I personally know many Clojurists who never had problems you're describing - hundreds of people. Sure, that could be the case of survivorship bias, perhaps I just don't befriend people who struggled with getting into Clojure specifically in a way you're describing. But like they say: "Those who are willing to make the effort will find the solutions. Those who aren't will find the excuses."
Clojure undeniably had challenges in the past, and still has some today. But not the things you're talking about. This is literally not an exaggeration - it's as easy as installing Calva extention for VSCode - that's all one needs to mess around with Clojure.
I've had this discussion here on HN several times over the years. Lots of comments from others have pointed out similar experiences. I'm guessing your experience was more positive and that's great to hear.
I did point out that maybe things had changed a good bit (literally said maybe VSCode made that easier now as it has for other tools) and tried to make it clear that my experience was a bit dated.
As far as excuses go, I don't see how that's relevant. I just pointed out I had issues with a steep learning curve when I was seriously considering it many years ago along with other languages that are hosted on the JVM (Scala, Kotlin) or .NET (F#). Nothing against those languages, but all the tutorials and even many of the books at the time would frequently borrow from the host language in weird ways. Like I'd have to use some random Java library and when it didn't work, had no idea how to troubleshoot why it wasn't there and I didn't want to have to go learn Java first.
I own at least two books on F# and talked with some prominent authors personally and they admitted it was really geared towards intermediate or greater C# users who wanted to move over to functional programming. I could have stuck with it, but decided to stick with other tools.
Clojure certainly is nice and I wanted to take advantage of it...it just ended up not being as ergonomic for my needs as I had hoped.
> What makes Python a great language for data science, is that so many people are familiar with it
While I agree with you in principal this also leads to what I call the "VB Effect". Back in the day VB was taught at every school as part of the standard curriculum.
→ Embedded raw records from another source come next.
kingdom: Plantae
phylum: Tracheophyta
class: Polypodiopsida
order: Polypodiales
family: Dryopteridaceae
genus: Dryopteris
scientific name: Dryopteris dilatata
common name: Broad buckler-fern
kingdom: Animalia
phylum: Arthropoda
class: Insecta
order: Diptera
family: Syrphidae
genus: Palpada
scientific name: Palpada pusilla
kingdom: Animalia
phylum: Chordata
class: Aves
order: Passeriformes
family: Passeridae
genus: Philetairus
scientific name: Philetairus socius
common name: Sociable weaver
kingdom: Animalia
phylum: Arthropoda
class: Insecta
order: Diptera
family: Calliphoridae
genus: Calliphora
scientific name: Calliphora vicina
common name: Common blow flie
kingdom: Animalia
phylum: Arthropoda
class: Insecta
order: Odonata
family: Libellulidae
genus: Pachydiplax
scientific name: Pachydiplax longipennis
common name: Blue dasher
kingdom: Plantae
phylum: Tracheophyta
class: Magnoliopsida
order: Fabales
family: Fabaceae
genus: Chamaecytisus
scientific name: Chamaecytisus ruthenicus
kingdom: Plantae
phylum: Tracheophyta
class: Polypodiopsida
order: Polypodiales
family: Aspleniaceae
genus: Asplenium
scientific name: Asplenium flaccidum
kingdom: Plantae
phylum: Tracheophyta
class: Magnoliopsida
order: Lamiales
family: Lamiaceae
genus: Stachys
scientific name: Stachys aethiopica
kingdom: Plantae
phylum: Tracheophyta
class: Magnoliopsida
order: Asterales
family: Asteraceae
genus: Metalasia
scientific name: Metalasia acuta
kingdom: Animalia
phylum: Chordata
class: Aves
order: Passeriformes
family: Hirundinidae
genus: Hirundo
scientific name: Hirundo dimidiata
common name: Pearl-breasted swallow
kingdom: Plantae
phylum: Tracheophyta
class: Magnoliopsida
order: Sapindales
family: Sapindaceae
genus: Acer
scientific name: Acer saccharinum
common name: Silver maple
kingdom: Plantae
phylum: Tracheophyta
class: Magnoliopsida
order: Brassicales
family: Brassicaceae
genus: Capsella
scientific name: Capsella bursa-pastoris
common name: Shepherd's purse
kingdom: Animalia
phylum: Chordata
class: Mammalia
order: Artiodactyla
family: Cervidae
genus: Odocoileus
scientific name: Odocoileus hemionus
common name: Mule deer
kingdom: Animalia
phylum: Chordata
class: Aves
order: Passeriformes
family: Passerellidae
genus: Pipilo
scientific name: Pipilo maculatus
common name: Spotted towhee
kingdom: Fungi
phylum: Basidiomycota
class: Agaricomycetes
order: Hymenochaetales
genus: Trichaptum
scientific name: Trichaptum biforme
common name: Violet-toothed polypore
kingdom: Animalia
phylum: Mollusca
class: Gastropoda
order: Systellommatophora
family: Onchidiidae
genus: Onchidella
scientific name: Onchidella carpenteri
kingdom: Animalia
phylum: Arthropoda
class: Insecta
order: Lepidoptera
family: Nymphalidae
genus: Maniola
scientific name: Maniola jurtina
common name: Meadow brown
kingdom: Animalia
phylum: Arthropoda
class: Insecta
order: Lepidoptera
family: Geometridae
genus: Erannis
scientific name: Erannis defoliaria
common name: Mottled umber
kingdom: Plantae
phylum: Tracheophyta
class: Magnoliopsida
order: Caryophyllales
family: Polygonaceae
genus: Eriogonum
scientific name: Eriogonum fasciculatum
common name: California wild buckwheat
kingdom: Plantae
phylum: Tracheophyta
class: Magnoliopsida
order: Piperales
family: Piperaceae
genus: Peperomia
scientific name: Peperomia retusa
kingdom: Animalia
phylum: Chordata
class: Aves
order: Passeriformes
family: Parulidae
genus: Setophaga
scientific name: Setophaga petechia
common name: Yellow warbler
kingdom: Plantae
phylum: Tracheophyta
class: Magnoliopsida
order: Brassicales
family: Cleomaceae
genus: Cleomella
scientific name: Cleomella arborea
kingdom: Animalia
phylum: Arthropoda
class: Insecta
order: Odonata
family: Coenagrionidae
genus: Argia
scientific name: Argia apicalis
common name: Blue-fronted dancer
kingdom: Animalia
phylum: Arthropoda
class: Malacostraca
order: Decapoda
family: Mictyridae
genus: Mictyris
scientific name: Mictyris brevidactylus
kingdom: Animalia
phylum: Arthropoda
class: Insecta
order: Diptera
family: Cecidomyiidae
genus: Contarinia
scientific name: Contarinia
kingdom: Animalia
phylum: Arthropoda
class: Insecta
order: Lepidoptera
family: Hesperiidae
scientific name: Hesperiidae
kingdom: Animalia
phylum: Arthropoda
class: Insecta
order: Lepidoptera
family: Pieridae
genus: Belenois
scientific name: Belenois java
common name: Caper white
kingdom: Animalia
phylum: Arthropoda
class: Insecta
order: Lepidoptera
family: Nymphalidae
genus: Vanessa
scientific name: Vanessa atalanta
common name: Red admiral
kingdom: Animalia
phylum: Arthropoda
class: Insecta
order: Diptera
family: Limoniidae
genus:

This made every kid a 'computer wizz'. I have had to fix many a legacy codebase that was started by someone's nephew the whizz kid.
Peer review is fundamental to scientific endeavor but... in ML fields, reviewers almost never check the code and Python package management is hardly reproducible. So clearly we are not there, Python or not.
That's ok, I don't think anyone knows how to properly write Julia. After using it for a while and following the community (watching talks, checking the forum etc), I don't think it has a concept of code quality. You just throw random code at the wall until it starts working. Which makes sense, considering most of the users are scientists.
BTW AI is not helping and in fact is leading to a generation of scientists who know how to write prompts, but do not understand the code those prompts generate or have the ability to peer review it.